◆ **DOCUMENT EXTRACT**
- Opening Delimiter -

Just a few words to introduce the “why” this series of articles.
After my submission to CP of the article MFC, namespaces MI and Serialization, a friend working on a WTL project did a phone call asking “Good thing, can I use it with a WTL project?”
My very first answer was … “Why not! After all there is very few MFC up there – apart the demo app, of course. The only thing you miss will probably be
I started to look if and how to port the code, I found myself into a coding dilemma.
WTL is a template library. Many of my classes also are, but others are not. Should I have to provide them in “inline” form, or in a library form ? What does it change to the final code of an application if I do in “inline” or in a “library”?
Again, other problems exist with the nature of WTL itself: it is a “template library”: it produces no binaries until not used (no “OBJ”, “LIB” or “DLL” directly from its sources). But in my classes, there are certain global or static objects that must exist in memory even before you instantiate your own objects (think to
SFactory, of that article)
And what should I do with my code? Make it a template library too, or a normal static library?
In this article
I’ll not supply any code (I’m currently working on the porting from MFC to WTL), but I want to discuss some aspects of code styling about general “good programming techniques” and how they can be implemented into libraries. The idea is to share opinions on the subject. The goal is "write a Windows application" (an exe) on top of the Windows API.
The use of MFC or WTL as API wrapper can also be considered, but not the use of those libraries as "frameworks" (set of interrelated classes), because we cannot compare them (they have different approaches on various things, so it is improper to compare code coming from both the "framewiorks").
What and Why libraries?
A library – in general sense - is a “collection of code” that someone did and that has been made available to others to be used.
The reason to do this can be described in term of two exigencies: code reusability and code structuring.
Different models and even philosophy have been invented do this, depending on what is the “collection” and which is the “usage”. In this sense, we can speak about “open” and “closed” codes.
Different coding techniques (like “information hiding” or “code sharing”) may then be differently used in these two different situations.

- Closing Delimiter -

◆ **INSTRUCTION 1**
Which kinds of binary output does the article on porting code from MFC to WTL list as things a template library does not produce directly from its sources?
◆ **INSTRUCTION 2**
Transcribe the article on porting code from MFC to WTL from "The use of MFC" to "to be used.".
◆ **INSTRUCTION 3**
Go on with the article on porting code from MFC to WTL, starting after its final sentence.

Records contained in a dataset
- Opening Delimiter -

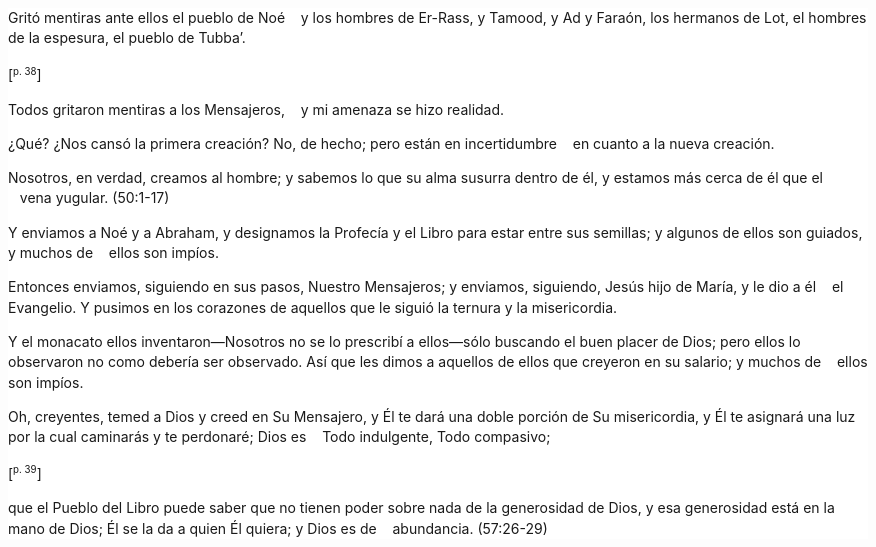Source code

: Gritó mentiras ante ellos el pueblo de Noé
&nbsp;&nbsp;&nbsp;y los hombres de Er-Rass, y Tamood, y
Ad y Faraón, los hermanos de Lot, el
hombres de la espesura, el pueblo de Tubba’.

<span id="p38">[<sup><small>p. 38</small></sup>]</span>

Todos gritaron mentiras a los Mensajeros,
&nbsp;&nbsp;&nbsp;y mi amenaza se hizo realidad.

¿Qué? ¿Nos cansó la primera creación?
No, de hecho; pero están en incertidumbre
&nbsp;&nbsp;&nbsp;en cuanto a la nueva creación.

Nosotros, en verdad, creamos al hombre; y sabemos
lo que su alma susurra dentro de él,
y estamos más cerca de él que el
&nbsp;&nbsp;&nbsp;vena yugular. (50:1-17)

Y enviamos a Noé y a Abraham,
y designamos la Profecía y
el Libro para estar entre sus semillas; y
algunos de ellos son guiados, y muchos de
&nbsp;&nbsp;&nbsp;ellos son impíos.

Entonces enviamos, siguiendo
en sus pasos, Nuestro
Mensajeros; y enviamos,
siguiendo, Jesús hijo de
María, y le dio a él
&nbsp;&nbsp;&nbsp;el Evangelio.
Y pusimos en los corazones de aquellos que
le siguió la ternura y la misericordia.

Y el monacato ellos inventaron—Nosotros
no se lo prescribí a ellos—sólo
buscando el buen placer de Dios; pero
ellos lo observaron no como debería ser
observado. Así que les dimos a aquellos de ellos
que creyeron en su salario; y muchos de
&nbsp;&nbsp;&nbsp;ellos son impíos.

Oh, creyentes, temed a Dios y creed
en Su Mensajero, y Él te dará
una doble porción de Su misericordia, y
Él te asignará una luz por la cual
caminarás y te perdonaré; Dios es
&nbsp;&nbsp;&nbsp;Todo indulgente, Todo compasivo;

<span id="p39">[<sup><small>p. 39</small></sup>]</span>

que el Pueblo del Libro puede saber
que no tienen poder sobre nada
de la generosidad de Dios, y esa generosidad está en
la mano de Dios; Él se la da a
quien Él quiera; y Dios es de
&nbsp;&nbsp;&nbsp;abundancia. (57:26-29)


[^2]: 39:3 Puesto que todos los que se someten a la voluntad de Dios son musulmanes, Abraham y los doce apóstoles son musulmanes. Parecería preferible llamar a aquellos musulmanes que han seguido a Mahoma con el término anterior «mahometanos», si no fuera porque les molesta que el término implique algún tipo de relación idólatra con su profeta.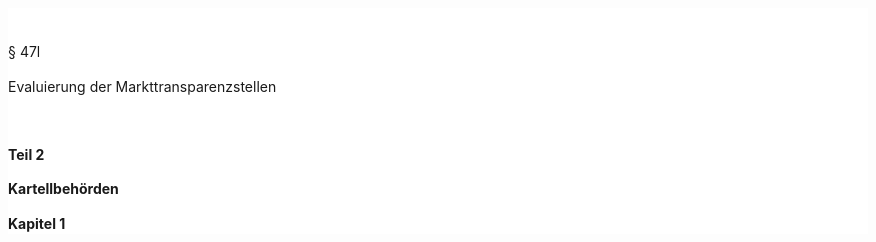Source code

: <td style colspan="5" align="center" valign="top" charoff="50">

 

</td>

</tr>

<tr>

<td style colspan="4" align="left" valign="top" charoff="50">

§ 47l

</td>

<td style align="left" valign="top" charoff="50">

Evaluierung der Markttransparenzstellen

</td>

</tr>

<tr>

<td style colspan="5" align="left" valign="top" charoff="50">

 

</td>

</tr>

<tr>

<td style colspan="5" align="center" valign="top" charoff="50">

<span style=";font-weight:bold">Teil 2</span>

</td>

</tr>

<tr>

<td style colspan="5" align="center" valign="top" charoff="50">

<span style=";font-weight:bold">Kartellbehörden</span>

</td>

</tr>

<tr>

<td style colspan="5" align="center" valign="top" charoff="50">

<span style=";font-weight:bold">Kapitel 1</span>

</td>

</tr>

<tr>

<td style colspan="5" align="center" valign="top" charoff="50">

- Closing Delimiter -

◆ **EXERCISE OUTPUT 1**
OBJ, LIB, DLL

◆ **EXERCISE OUTPUT 2**
The use of MFC or WTL as API wrapper can also be considered, but not the use of those libraries as "frameworks" (set of interrelated classes), because we cannot compare them (they have different approaches on various things, so it is improper to compare code coming from both the "framewiorks").
What and Why libraries?
A library – in general sense - is a “collection of code” that someone did and that has been made available to others to be used.

◆ **EXERCISE OUTPUT 3**
At this point, some confusions arise, by mixing different concepts (which code, to do what and how to do it) with similar terminology (the real meaning of the word “open” is quite different in all this 2x2x2 cases, but is always used), starting up some strange “religion wars”. Just to avoid confusion, let me clarify how some terms will be used in this article.
Information hiding – despite of what many open source fans say – has not been invented by Bill Gates : it is a theory that’s part of the information science. The concept it refers comes from some consideration of industrial design and processing:
If you are the designer of a car, you are also involved in "using" wheels: you must know about their mechanics and physics, but you’re probably not interested in their production process. And often – this process- is in charge to a completely different industry.
The same happens with coding:
If you are the user of an object, you must know how to use its interface, not the way the designer of that object worked to implement it internally (apart of certain “quality insurance” about its correctness and performances). Now the point is: are languages really oriented in this way? Are “real” production processes of coding really based on these assumptions?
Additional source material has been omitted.